Na
década de sessenta do século passado, após importantes mudanças na legislação
referentes ao racismo e a mobilização dos negros norte-americanos na segunda
metade dos anos 1950, as manifestações pelos direitos civis ganharam força. Resultando
na aprovação da lei que proibia qualquer forma de discriminação baseada em cor
ou raça. Mas apesar disso, as coisas esquentaram, com a radicalização do
movimento e violentos confrontos, culminado em crimes de morte - como os
assassinatos do líder radical Malcolm X e do pacifista Martin Luther King - e a
criação do grupo Panteras Negras. Nesse cenário, embalado pela música soul e
pelo que ficou conhecido como movimento Black
Power (de ampla abrangência artística, cultural e ideológica), surge uma
nova tendência cinematográfica denominada blaxploitation.
Fusão óbvia das palavras black e exploitation (como eram chamados os
filmes produzidos à margem do código de ética cinematográfico em vigor desde a
década de 1930, que exploravam temas não permitidos nas produções dos grandes
extúdios), o filão tem como início – ou pelo menos existe um consenso sobre
isso – o independente Sweet Sweetback’s Baadasssss Song (1971),
de Melvin Van Peebles. Produção que, segundo Todd Boyd “mesclou o modernismo
europeu e o avant garde com as demandas
urgentes do movimento negro que ecoavam sentimentos semelhantes aqueles
articulados nas ruas dos Estados Unidos dos anos 1970”[1]. Por
outro lado, no mesmo ano, a major MGM
lançou Shaft, dirigido por Gordon
Parks, com Richard Roundtree no papel título, deflagrando uma série de
produções que, a partir dos paradigmas estabelecidos pelo filme de Peebles, se imiscuíram
nos mais diversos gêneros cinematográficos, como comédia, horror, artes
marciais, etc. Os filmes blaxploitation
tiveram seu período áureo na primeira metade dos anos 70 angariando defensores
e detratores, dentre esses últimos as próprias instituições representativas do
movimento negro, que os acusavam de caça-níqueis que perpetuavam os
estereótipos estabelecidos pelos brancos acerca dos negros. Contudo, é inegável
a influência desses filmes em produções mais recentes, além de constatar, com o
afastamento de quatro décadas, as qualidades de muitos deles.

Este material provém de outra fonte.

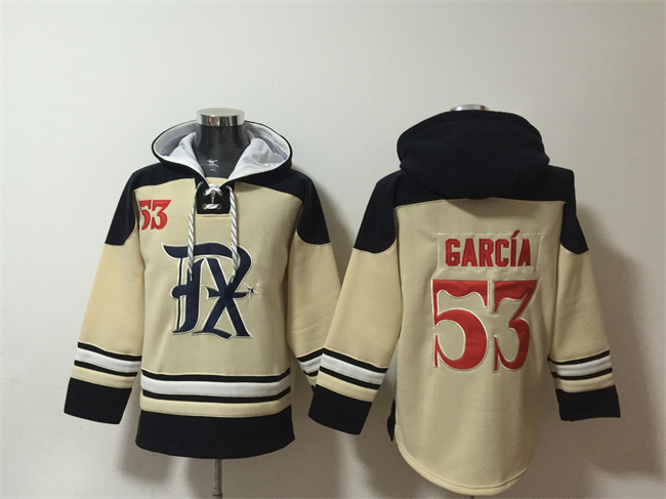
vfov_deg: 48.2
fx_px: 558
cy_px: 250
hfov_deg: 61.7
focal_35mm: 29
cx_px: 333
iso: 160
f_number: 2.2
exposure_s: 1/8
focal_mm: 4.15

Black Power Jones (2013), produzido e
roteirizado por Geraldo Lima e Igor Simões Alonso (New Hope Produções), que
também dirigiu, bebe nessa fonte e vai além. Conta a história de um violento
bando criminoso, liderado pelo facínora Block (Geraldo Lima), que vive de
golpes e extorsão. Em uma tentativa de manipular a seu favor os resultados de
lutas de boxe clandestinas, entram em confronto com o boxeador Jones (Francisco
Soares), enquanto sobre eles fecha o cerco uma dupla de policiais (Silvana
Veloso e Igor Simões). O filme é rico em referências cinematográficas,
começando pelo título que remete a Jones,
o Faixa Preta (Black Belt Jones,
1974), blaxploitation de artes marciais
estrelado por Jim Kelly. Também a ambientação setentista, criada de forma
criteriosa através dos cenários, figurinos e objetos de cena são fundamentais
para a construção da atmosfera, valorizada pela iluminação e fotografia de
Geraldo Lima, elementos responsáveis por realçarem as cores e tornar
consistentes os ambientes onde se desenrola a trama. Vale destacar o trabalho
dos atores, alguns profissionais, mas a maioria deles amadores arregimentados
pelos produtores, em caracterizações marcantes como André Chechinel (o capanga
de Block, Capeta), Silvana Veloso (a delegada Rochelle) - lembrando a musa black Pam Grier -, entre outros. As interpretações, exageradas e em
certos momentos caricatas, acabam se revelando oportunas.
Aliadas aos diálogos
dão à narrativa um saboroso ar nonsense
que em muito lembra, por um lado, as histórias em quadrinhos do período, como
por outro, arremedam a estética camp.
Dando ao filme um eficiente ar de brasilidade brega (notadamente nas cenas do
bilhar) que o articula aos policias baratos rodados na Boca do Lixo nos anos
1970 por diretores como Francisco Cavalcanti e Toni Vieira. É essa mistura
estética, de blaxploitation com Boca
do Lixo, que dá Black Power Jones uma
inegável vitalidade. Produzido de forma independente, com pouquíssimos
recursos, é mais uma prova de que é possível criar obras audiovisuais no país
com qualidade, sem apelar para a salvaguarda do rótulo “trash”.